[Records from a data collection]
<<<<

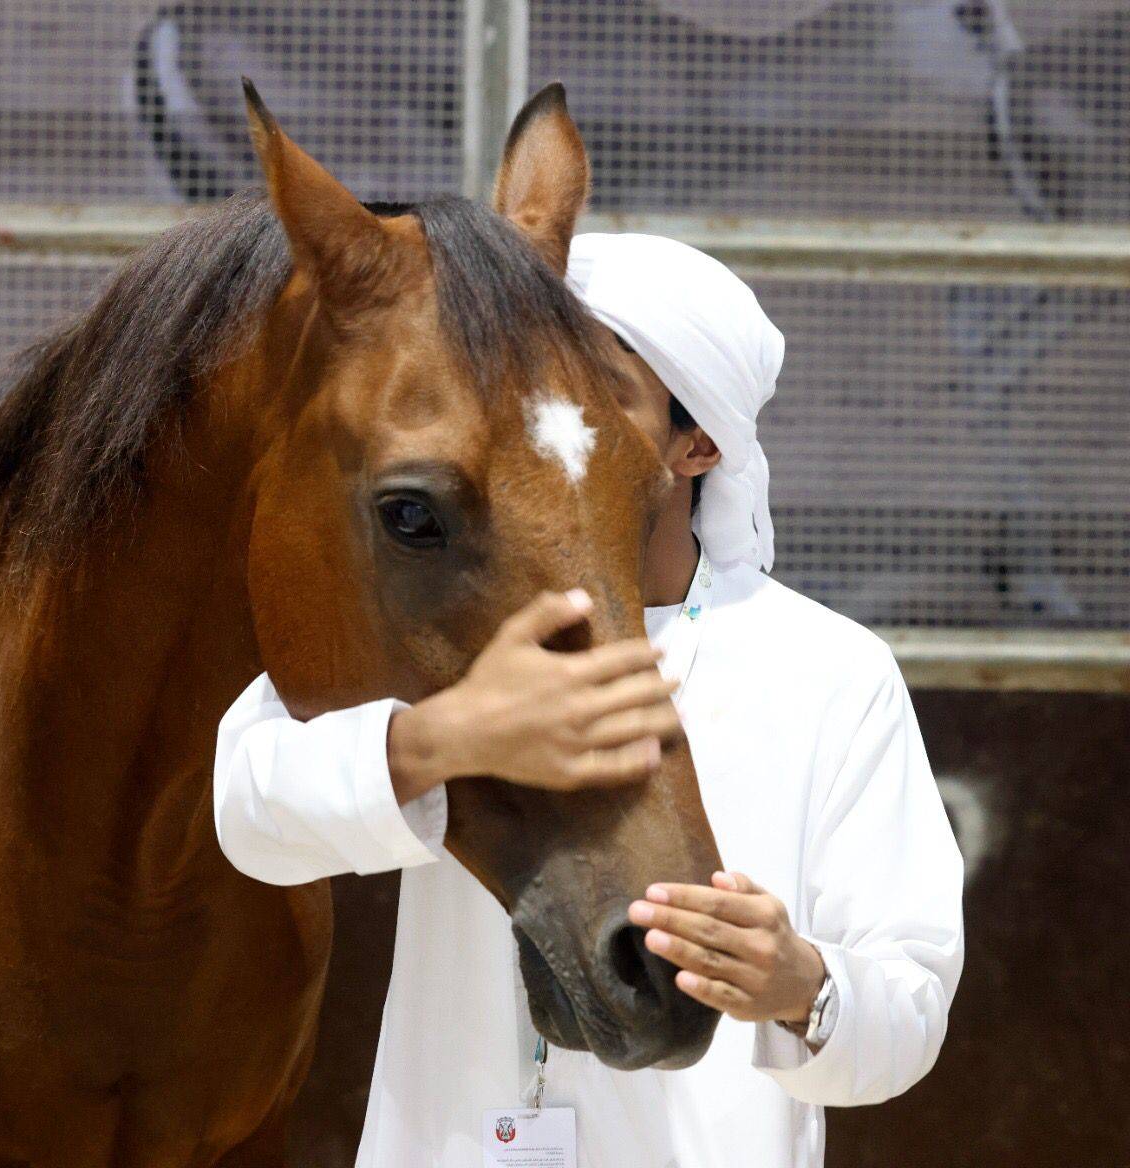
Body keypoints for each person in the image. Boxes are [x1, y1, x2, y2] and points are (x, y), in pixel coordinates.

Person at [213, 233, 964, 1168]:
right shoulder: (453, 606)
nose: (552, 413)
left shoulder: (829, 670)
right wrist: (440, 739)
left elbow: (910, 1012)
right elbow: (249, 815)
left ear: (699, 443)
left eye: (599, 385)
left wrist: (802, 986)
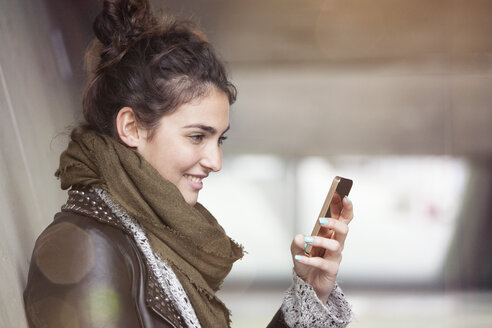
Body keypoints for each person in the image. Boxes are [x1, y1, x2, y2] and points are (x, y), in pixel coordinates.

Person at [23, 0, 354, 327]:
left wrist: (311, 292)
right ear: (131, 128)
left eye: (218, 140)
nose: (215, 161)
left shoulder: (154, 245)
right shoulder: (83, 248)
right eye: (197, 136)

>>>>

** Exercise requirements **
Write out, exactly as they stand, the line with "right wrist: (440, 739)" and every line after it through the end of the entries above; omit the pictures.

** Result of the task **
right wrist: (440, 739)
left elbow: (910, 1012)
right elbow: (249, 815)
left ear: (699, 443)
left eye: (599, 385)
left wrist: (802, 986)
Body keypoints for each person in the image. Boxes are [x1, y1, x2, y2] and points are (x, y), in pixel coordinates.

Person at [23, 0, 354, 327]:
left wrist: (311, 292)
right ear: (131, 128)
left eye: (218, 140)
nose: (215, 161)
left shoulder: (154, 245)
right shoulder: (83, 248)
right eye: (197, 136)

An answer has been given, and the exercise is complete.